Personally, my intuition for the complex exponential $x\mapsto e^{ix}$ is Lie-theoretic.

A smooth manifold is a topological space which is locally diffeomorphic to Euclidean space; a group is a set with an associative binary operation, inverses and an identity (often we speak of it encoding some form of symmetry; the collection of transformations which preserve a set of properties of a given object, if closed under multiplication and inverses, is a group); a space that is both a smooth manifold and a group in which multiplication and taking inverses are smooth maps is called a Lie group; the tangent space of the identity element (which will become equipped with a 'bracket' operation, but this operation is trivial if our group is abelian) is called a Lie algebra.

The circle group, as a subspace of the complex plane, is clearly a one-dimensional Lie group, and its Lie algebra is therefore a line, so in particular $\cong\bf R$. The preceding paragraph invokes a lot of heavy language to deal with what is essentially a very simple object; placing this example in perspective is something I find helpful though.

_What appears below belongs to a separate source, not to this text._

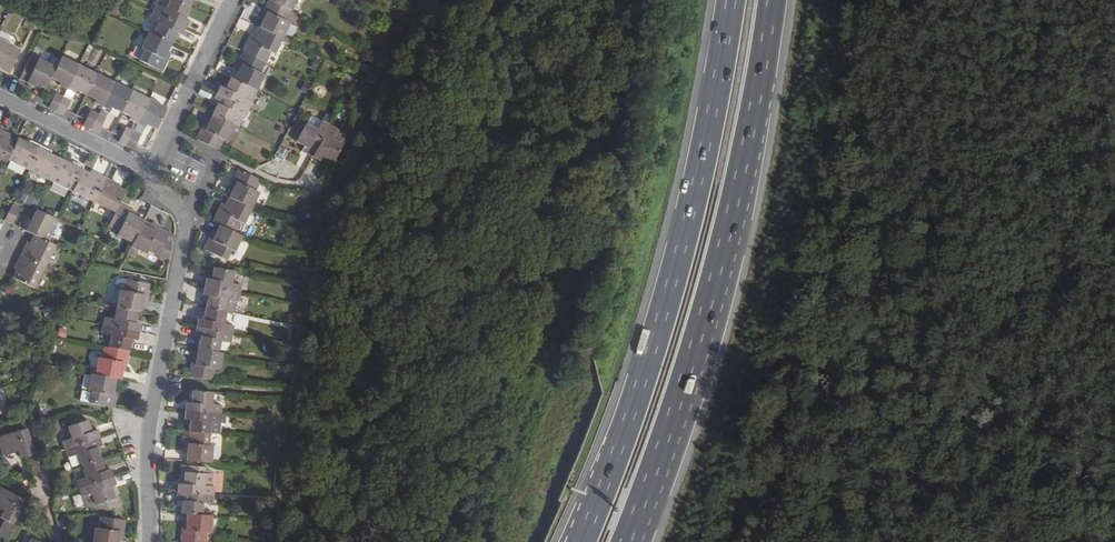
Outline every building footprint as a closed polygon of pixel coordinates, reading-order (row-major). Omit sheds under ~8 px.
[(191,8),(174,0),(171,0),(166,9),(157,5),(153,13),(187,29),(191,21),(186,19),(191,8)] [(191,8),(195,0),(198,2),(199,0),(174,0),(191,8)] [(290,10),(268,0),(259,19),(263,21),(260,28),(283,40),(285,35),(290,26),(285,23),(291,11),(290,10)] [(268,0),(290,10),(295,0),(268,0)] [(153,36),(173,45),(178,35),(183,37),(187,29),(153,13),(149,20),(158,25),(153,36)] [(391,23),(387,30),(399,36),(403,29),(391,23)] [(298,30),(290,26),(285,35),(294,40),(298,30)] [(283,40),(260,28),(256,36),(252,34),(243,52),(265,63),(270,53),(276,56),(283,40)] [(0,30),(0,40),(5,42),(7,39),(9,34),(0,30)] [(169,53),(173,45),(153,36),(149,34),(142,49),(145,51),(140,62),(164,73),(173,55),(169,53)] [(9,75),(21,50),(13,46),(5,42),(0,40),(0,70),(9,75)] [(390,55),(393,49),(383,44),(380,50),(390,55)] [(265,63),(243,52),(234,72),(238,74),(235,80),(251,88),(257,91),(259,92),(266,77),(260,73),(265,63)] [(26,64),(19,79),(34,86),(35,83),(45,88),(50,78),(55,68),(46,64),(37,60),(30,56),(26,64)] [(48,57),(46,64),(55,68),(58,63),(48,57)] [(55,68),(50,78),(60,83),(59,87),(66,91),(78,66),(61,57),(58,63),(55,68)] [(314,57),(311,68),(318,70),(321,60),(314,57)] [(78,66),(66,91),(73,94),(75,90),(85,95),(95,74),(78,66)] [(375,82),(377,78),(367,73),(365,77),(375,82)] [(95,74),(85,95),(95,100),(93,104),(101,107),(113,83),(95,74)] [(352,80),(344,76),(340,81),(350,85),(352,80)] [(235,80),(231,78),(226,89),(221,86),(217,95),(250,111),(254,103),(252,102),(257,91),(251,88),(235,80)] [(171,89),(173,86),(158,79),(157,82),(171,89)] [(113,83),(101,107),(109,111),(111,107),(120,112),(130,91),(113,83)] [(368,94),(371,89),(362,85),(360,90),(368,94)] [(130,91),(120,112),(131,117),(129,121),(136,125),(148,100),(130,91)] [(55,93),(50,103),(48,108),(56,112),(63,97),(55,93)] [(250,111),(217,95),(213,104),(217,106),(213,116),(233,126),(237,116),(243,119),(245,120),(250,111)] [(63,97),(56,112),(63,115),(66,110),(70,101),(63,97)] [(133,132),(126,147),(133,151),(136,145),(146,124),(156,129),(166,109),(148,100),(136,125),(133,132)] [(90,110),(86,120),(83,125),(91,129),(98,114),(90,110)] [(98,114),(91,129),(98,132),(100,128),(106,118),(98,114)] [(233,126),(213,116),(208,126),(204,123),(195,140),(220,152),(224,143),(229,145),(237,128),(233,126)] [(237,116),(233,126),(237,128),(239,129),(243,119),(237,116)] [(309,117),(306,124),(317,130),(321,123),(309,117)] [(311,159),(329,125),(322,121),(321,123),(317,130),(306,124),(296,143),(304,147),(307,149),(304,155),(311,159)] [(342,143),(347,135),(336,130),(337,129),(329,125),(311,159),(318,162),(322,157),(332,163),(342,143)] [(126,128),(121,137),(118,143),(126,147),(133,132),(126,128)] [(0,130),(0,162),(5,164),(7,161),(16,141),(9,137),(10,134),(0,130)] [(28,171),(39,148),(18,137),(16,141),(7,161),(28,171)] [(50,182),(61,158),(39,148),(28,171),(50,182)] [(71,192),(82,169),(61,158),(50,182),(71,192)] [(93,203),(104,179),(82,169),(71,192),(93,203)] [(229,198),(252,209),(261,194),(257,192),(262,182),(238,170),(228,188),(233,190),(229,198)] [(119,204),(126,191),(104,179),(93,203),(114,214),(119,204)] [(221,202),(211,222),(220,226),(236,234),(242,222),(245,224),(252,209),(229,198),(226,205),(221,202)] [(141,224),(143,219),(136,216),(128,212),(129,209),(119,204),(114,214),(107,228),(118,233),(117,236),(132,243),(141,224)] [(15,225),(20,208),(11,205),(6,222),(15,225)] [(27,218),(21,231),(33,236),(47,243),(58,221),(35,211),(31,220),(27,218)] [(149,228),(141,224),(132,243),(129,248),(136,251),(145,255),(147,251),(158,256),(169,261),(173,243),(166,240),(169,233),(158,228),(156,232),(149,228)] [(235,252),(243,237),(236,234),(220,226),(216,233),(212,231),(203,249),(226,261),(232,251),(235,252)] [(47,243),(33,236),(28,247),(25,245),(20,256),(46,269),(57,248),(47,243)] [(136,251),(129,248),(125,258),(131,260),(136,251)] [(46,269),(20,256),(14,267),(17,269),(12,279),(35,291),(46,269)] [(299,276),(306,277),(308,267),(301,265),(299,276)] [(234,272),(212,268),(210,280),(204,279),(203,287),(239,294),(240,285),(232,283),(234,272)] [(124,292),(126,282),(120,281),(117,282),(116,288),(119,291),(120,291),(124,292)] [(138,312),(143,313),(145,304),(148,304),(151,287),(126,282),(124,292),(120,291),(117,308),(138,312)] [(239,294),(203,287),(201,295),(207,297),(205,309),(226,313),(234,314),(236,302),(237,303),(239,294)] [(103,326),(139,333),(141,324),(136,323),(138,312),(117,308),(114,320),(104,318),(103,326)] [(226,313),(205,309),(203,320),(196,319),(195,328),(231,335),(233,326),(224,324),(226,313)] [(108,348),(130,352),(132,341),(137,342),(139,333),(103,326),(101,334),(110,336),(108,348)] [(231,335),(195,328),(193,336),(199,338),(197,349),(218,353),(220,343),(229,344),(231,335)] [(126,372),(130,352),(108,348),(104,347),(102,359),(99,359),(95,375),(117,379),(122,380),(123,372),(126,372)] [(218,353),(197,349),(195,358),(190,357),(186,376),(213,381),(215,370),(219,371),(222,354),(218,353)] [(40,364),(37,370),(53,373),(54,367),(40,364)] [(113,408),(116,408),(119,389),(115,388),(117,379),(95,375),(92,374),(88,391),(91,392),(89,403),(113,408)] [(83,390),(81,401),(89,403),(91,392),(88,391),(83,390)] [(183,411),(219,413),(220,405),(212,404),(213,392),(190,391),(189,402),(184,402),(183,411)] [(274,418),(282,418),(283,409),(274,408),(274,418)] [(187,431),(209,433),(215,434),(216,421),(223,421),(223,414),(219,413),(183,411),(183,420),(185,420),(188,420),(187,424),(187,431)] [(273,426),(281,426),(282,418),(274,418),(273,426)] [(62,442),(65,449),(100,437),(98,429),(92,431),(89,421),(85,422),(84,419),(78,420),(80,424),(72,427),(68,428),(72,438),(62,442)] [(39,472),(26,429),(0,437),(0,447),(2,455),(18,450),(20,460),(26,458),(31,475),(39,472)] [(185,452),(184,460),(211,463),(213,445),(208,444),(209,433),(187,431),(182,431),(180,452),(185,452)] [(215,434),(209,433),(208,444),(213,445),(220,446),(221,434),(215,434)] [(100,437),(65,449),(68,458),(77,455),(81,466),(101,459),(98,448),(103,446),(100,437)] [(68,458),(72,469),(81,466),(77,455),(68,458)] [(262,466),(273,467),(273,457),(262,457),(262,466)] [(78,489),(114,477),(111,469),(106,471),(101,459),(81,466),(85,478),(75,481),(78,489)] [(177,482),(176,492),(213,495),(214,485),(212,485),(212,473),(200,472),(194,472),(195,465),(184,465),(183,483),(179,482),(177,482)] [(117,485),(114,477),(78,489),(85,509),(107,510),(123,505),(116,486),(117,485)] [(5,541),(25,500),(0,488),(0,510),(5,512),(1,519),(5,522),(0,532),(0,538),(5,541)] [(213,495),(176,492),(175,502),(181,503),(180,513),(185,514),(202,515),(203,503),(213,503),(213,495)] [(178,541),(205,541),(206,532),(211,532),(212,516),(202,515),(185,514),(185,522),(180,522),(178,541)] [(121,540),(124,540),(127,520),(100,517),(99,533),(95,532),(93,541),(120,541),(121,540)]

For any tangent vector $X$ in the Lie algebra / tangent space, there is a unique one-parameter subgroup in the Lie group which, as a curve, has the given tangent vector at the identity. The exponential $\exp(tX)$ is defined to parametrize this curve.

Suppose our Lie group is realized concretely as a matrix group (see e.g. Ado's theorem). Then the tangent space is also a subspace of matrices, and the exponential map satisfies $\Phi'(t)=X\Phi(t)$, where $\Phi(t)=\exp(tX)$, which can be deduced using $\Phi(t+h)=\Phi(t)\Phi(h)$ and $\Phi'(0)=X$. Some calculus tells us we have $\exp(tX)=\sum_{n\ge0}(tX)^n/n!$. Then, using complex numbers and their multiplication as an acceptable substitute for our $2\times2$ matrices, the tangent space of $1$ on the unit circle is identified with the imaginary axis $i\bf R$, and our exponential is in fact $\exp:x\mapsto e^{ix}$.

The mystery, then, lies in how a geometrically-inspired "exponential map" manifests as a number being raised to powers (i.e. a bona fide exponential); this is not so mysterious, though, when we consider the fact that our $\exp$ (when restricted to linear subspaces of the Lie algebra; we actually don't have $\exp(AB)=\exp(A)\exp(B)$ in general - see the BCH formula) is an additive group homomorphism, exactly as a bona fide exponential.